We were living then in Louisville, where Stallings was a top running back for the University of Louisville. The interview was one of the last I did for Sharing the Victory, the Fellowship of Christian Athletes’ magazine, before winding down my work for athletics-oriented publications.
To say I was impressed with Stallings’ performance would be an understatement. The young man I had interviewed prior to his senior year of college had grown into a man who projected an awesome screen presence.
He played his role to perfection. Starting out as a hard-bitten, thoroughly-despicable cheater (business-wise and at home), Tony winds up a caring, honest father and husband.
I can see the portrayals of both him and leading woman Priscilla Shirer (a top female Bible teacher) opening doors to other roles in the future.
Some would say, “Preposterous,” since one’s point of view about matters of faith will also shape one’s outlook on this movie. But, considering that War Room ranked #2 in the nation for ticket sales its opening weekend and hung in at #3 the following weekend, a lot of moviegoers obviously share my opinion.
Poking around online for reactions to War Room, I came across this negative comment: “The movie equivalent of repeatedly being punched by a Bible, War Room is so brazen with its Evangelical agenda and curbed by its lackluster cinematic approach that nonbelievers will find it laughable.”
Variety reviewer Joe Leyden was a bit more charitable in his assessment: “The emphatic proselytizing doubtless will resound with ticket buyers who feel a drama focused on the possibility of spiritual salvation can be every bit as compelling as a spectacle that pivots on the question of whether Loki can pull one over on the Avengers.”
Truer words were never spoken—in both cases. People who find the idea of prayer ridiculous and will be offended by its overt biblical theme likely won’t buy a ticket. But this “proselytizing” is one reason millions have gone to see it.

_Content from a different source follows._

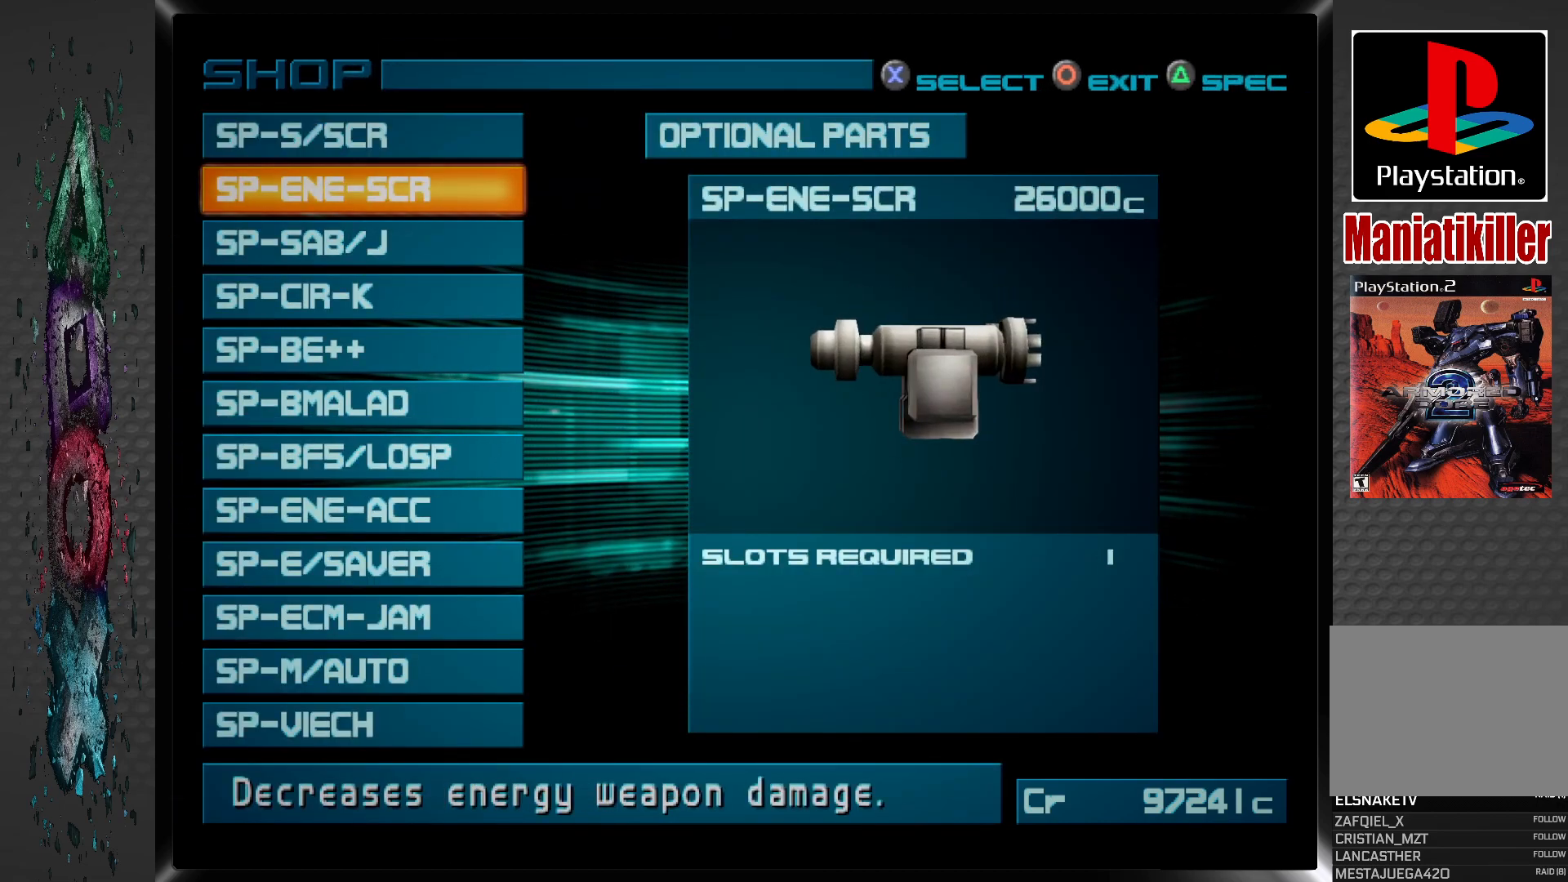
{"buttons": [], "left_stick": "center", "right_stick": "center", "events": [[217, "DPAD_UP", "down"], [367, "DPAD_UP", "up"]]}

There’s more to its appeal, though. It’s a reason that of the five films the Kendricks have made, each one has been progressively more popular with movie audiences.
For years, churchgoers have watched Hollywood and media elites sneer at their faith and treat it as some kind of Neanderthal prudery that appeals to the weak-minded and non-scientific.
Those of us who know otherwise, and who have experienced God’s grace in our lives, resist such characterizations. It’s not only a characteristically-inaccurate stereotype, when we see someone demonstrating the reality of faith, its practical impact, and respect for our beliefs, it’s no wonder that it becomes a box office hit.
I recently edited a book for French doctor who chronicles a litany of peer-reviewed, scientific psychological and other studies—by academics, not Christians—showing the positive impact faith makes on people’s lives.
So, no matter how many critics insist otherwise, War Room is a dramatic interpretation of reality.